Convert every line of the material below into a JSON list of strings, one string per line, leaving out any blank lines.

Extracted page text data:
--------------------------------

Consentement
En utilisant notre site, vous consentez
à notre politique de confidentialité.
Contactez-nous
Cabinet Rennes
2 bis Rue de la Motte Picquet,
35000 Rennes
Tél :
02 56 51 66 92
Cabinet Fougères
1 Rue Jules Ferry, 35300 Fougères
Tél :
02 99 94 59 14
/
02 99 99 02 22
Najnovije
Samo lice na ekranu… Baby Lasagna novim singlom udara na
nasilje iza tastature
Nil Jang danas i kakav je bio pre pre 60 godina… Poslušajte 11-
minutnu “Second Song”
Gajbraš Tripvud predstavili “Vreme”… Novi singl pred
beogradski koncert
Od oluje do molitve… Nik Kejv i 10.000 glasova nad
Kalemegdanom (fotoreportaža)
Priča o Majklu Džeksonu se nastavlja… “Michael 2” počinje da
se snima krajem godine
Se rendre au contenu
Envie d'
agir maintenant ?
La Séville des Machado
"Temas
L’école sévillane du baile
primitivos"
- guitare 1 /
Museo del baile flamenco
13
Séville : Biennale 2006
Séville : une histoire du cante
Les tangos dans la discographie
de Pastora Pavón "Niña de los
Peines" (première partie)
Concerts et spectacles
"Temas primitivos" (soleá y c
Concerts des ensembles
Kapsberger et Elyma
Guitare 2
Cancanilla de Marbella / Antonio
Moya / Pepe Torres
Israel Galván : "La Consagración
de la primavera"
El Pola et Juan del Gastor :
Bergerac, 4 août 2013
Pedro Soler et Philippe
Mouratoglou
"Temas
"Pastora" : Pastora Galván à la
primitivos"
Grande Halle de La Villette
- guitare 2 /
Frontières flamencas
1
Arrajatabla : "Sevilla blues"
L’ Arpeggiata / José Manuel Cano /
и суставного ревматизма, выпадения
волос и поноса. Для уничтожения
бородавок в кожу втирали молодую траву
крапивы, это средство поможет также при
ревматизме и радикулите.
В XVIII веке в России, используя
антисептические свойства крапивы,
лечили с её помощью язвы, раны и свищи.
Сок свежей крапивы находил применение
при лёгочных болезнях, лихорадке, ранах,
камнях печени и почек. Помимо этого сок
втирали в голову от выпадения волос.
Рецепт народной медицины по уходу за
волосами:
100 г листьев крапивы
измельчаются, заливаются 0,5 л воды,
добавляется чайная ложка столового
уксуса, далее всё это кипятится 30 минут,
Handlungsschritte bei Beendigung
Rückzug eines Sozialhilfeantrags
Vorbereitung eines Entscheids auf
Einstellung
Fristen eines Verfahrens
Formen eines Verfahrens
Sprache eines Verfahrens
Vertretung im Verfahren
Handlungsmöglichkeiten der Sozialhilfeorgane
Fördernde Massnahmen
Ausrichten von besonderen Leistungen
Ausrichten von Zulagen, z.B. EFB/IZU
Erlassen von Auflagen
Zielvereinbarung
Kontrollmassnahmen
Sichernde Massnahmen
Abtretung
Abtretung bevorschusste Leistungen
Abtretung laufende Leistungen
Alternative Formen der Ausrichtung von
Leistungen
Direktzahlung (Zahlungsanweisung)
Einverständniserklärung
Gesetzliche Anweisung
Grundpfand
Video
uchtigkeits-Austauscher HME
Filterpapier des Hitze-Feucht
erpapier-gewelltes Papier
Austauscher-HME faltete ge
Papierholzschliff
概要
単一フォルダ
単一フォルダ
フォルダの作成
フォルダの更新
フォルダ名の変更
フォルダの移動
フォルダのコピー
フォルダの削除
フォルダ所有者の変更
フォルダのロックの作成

--------------------------------

* **REPLY TO THE EXERCISE**:
[
  "Consentement",
  "En utilisant notre site, vous consentez",
  "à notre politique de confidentialité.",
  "Contactez-nous",
  "Cabinet Rennes",
  "2 bis Rue de la Motte Picquet,",
  "35000 Rennes",
  "Tél :",
  "02 56 51 66 92",
  "Cabinet Fougères",
  "1 Rue Jules Ferry, 35300 Fougères",
  "Tél :",
  "02 99 94 59 14",
  "/",
  "02 99 99 02 22",
  "Najnovije",
  "Samo lice na ekranu… Baby Lasagna novim singlom udara na",
  "nasilje iza tastature",
  "Nil Jang danas i kakav je bio pre pre 60 godina… Poslušajte 11-",
  "minutnu “Second Song”",
  "Gajbraš Tripvud predstavili “Vreme”… Novi singl pred",
  "beogradski koncert",
  "Od oluje do molitve… Nik Kejv i 10.000 glasova nad",
  "Kalemegdanom (fotoreportaža)",
  "Priča o Majklu Džeksonu se nastavlja… “Michael 2” počinje da",
  "se snima krajem godine",
  "Se rendre au contenu",
  "Envie d'",
  "agir maintenant ?",
  "La Séville des Machado",
  "\"Temas",
  "L’école sévillane du baile",
  "primitivos\"",
  "- guitare 1 /",
  "Museo del baile flamenco",
  "13",
  "Séville : Biennale 2006",
  "Séville : une histoire du cante",
  "Les tangos dans la discographie",
  "de Pastora Pavón \"Niña de los",
  "Peines\" (première partie)",
  "Concerts et spectacles",
  "\"Temas primitivos\" (soleá y c",
  "Concerts des ensembles",
  "Kapsberger et Elyma",
  "Guitare 2",
  "Cancanilla de Marbella / Antonio",
  "Moya / Pepe Torres",
  "Israel Galván : \"La Consagración",
  "de la primavera\"",
  "El Pola et Juan del Gastor :",
  "Bergerac, 4 août 2013",
  "Pedro Soler et Philippe",
  "Mouratoglou",
  "\"Temas",
  "\"Pastora\" : Pastora Galván à la",
  "primitivos\"",
  "Grande Halle de La Villette",
  "- guitare 2 /",
  "Frontières flamencas",
  "1",
  "Arrajatabla : \"Sevilla blues\"",
  "L’ Arpeggiata / José Manuel Cano /",
  "и суставного ревматизма, выпадения",
  "волос и поноса. Для уничтожения",
  "бородавок в кожу втирали молодую траву",
  "крапивы, это средство поможет также при",
  "ревматизме и радикулите.",
  "В XVIII веке в России, используя",
  "антисептические свойства крапивы,",
  "лечили с её помощью язвы, раны и свищи.",
  "Сок свежей крапивы находил применение",
  "при лёгочных болезнях, лихорадке, ранах,",
  "камнях печени и почек. Помимо этого сок",
  "втирали в голову от выпадения волос.",
  "Рецепт народной медицины по уходу за",
  "волосами:",
  "100 г листьев крапивы",
  "измельчаются, заливаются 0,5 л воды,",
  "добавляется чайная ложка столового",
  "уксуса, далее всё это кипятится 30 минут,",
  "Handlungsschritte bei Beendigung",
  "Rückzug eines Sozialhilfeantrags",
  "Vorbereitung eines Entscheids auf",
  "Einstellung",
  "Fristen eines Verfahrens",
  "Formen eines Verfahrens",
  "Sprache eines Verfahrens",
  "Vertretung im Verfahren",
  "Handlungsmöglichkeiten der Sozialhilfeorgane",
  "Fördernde Massnahmen",
  "Ausrichten von besonderen Leistungen",
  "Ausrichten von Zulagen, z.B. EFB/IZU",
  "Erlassen von Auflagen",
  "Zielvereinbarung",
  "Kontrollmassnahmen",
  "Sichernde Massnahmen",
  "Abtretung",
  "Abtretung bevorschusste Leistungen",
  "Abtretung laufende Leistungen",
  "Alternative Formen der Ausrichtung von",
  "Leistungen",
  "Direktzahlung (Zahlungsanweisung)",
  "Einverständniserklärung",
  "Gesetzliche Anweisung",
  "Grundpfand",
  "Video",
  "uchtigkeits-Austauscher HME",
  "Filterpapier des Hitze-Feucht",
  "erpapier-gewelltes Papier",
  "Austauscher-HME faltete ge",
  "Papierholzschliff",
  "概要",
  "単一フォルダ",
  "単一フォルダ",
  "フォルダの作成",
  "フォルダの更新",
  "フォルダ名の変更",
  "フォルダの移動",
  "フォルダのコピー",
  "フォルダの削除",
  "フォルダ所有者の変更",
  "フォルダのロックの作成"
]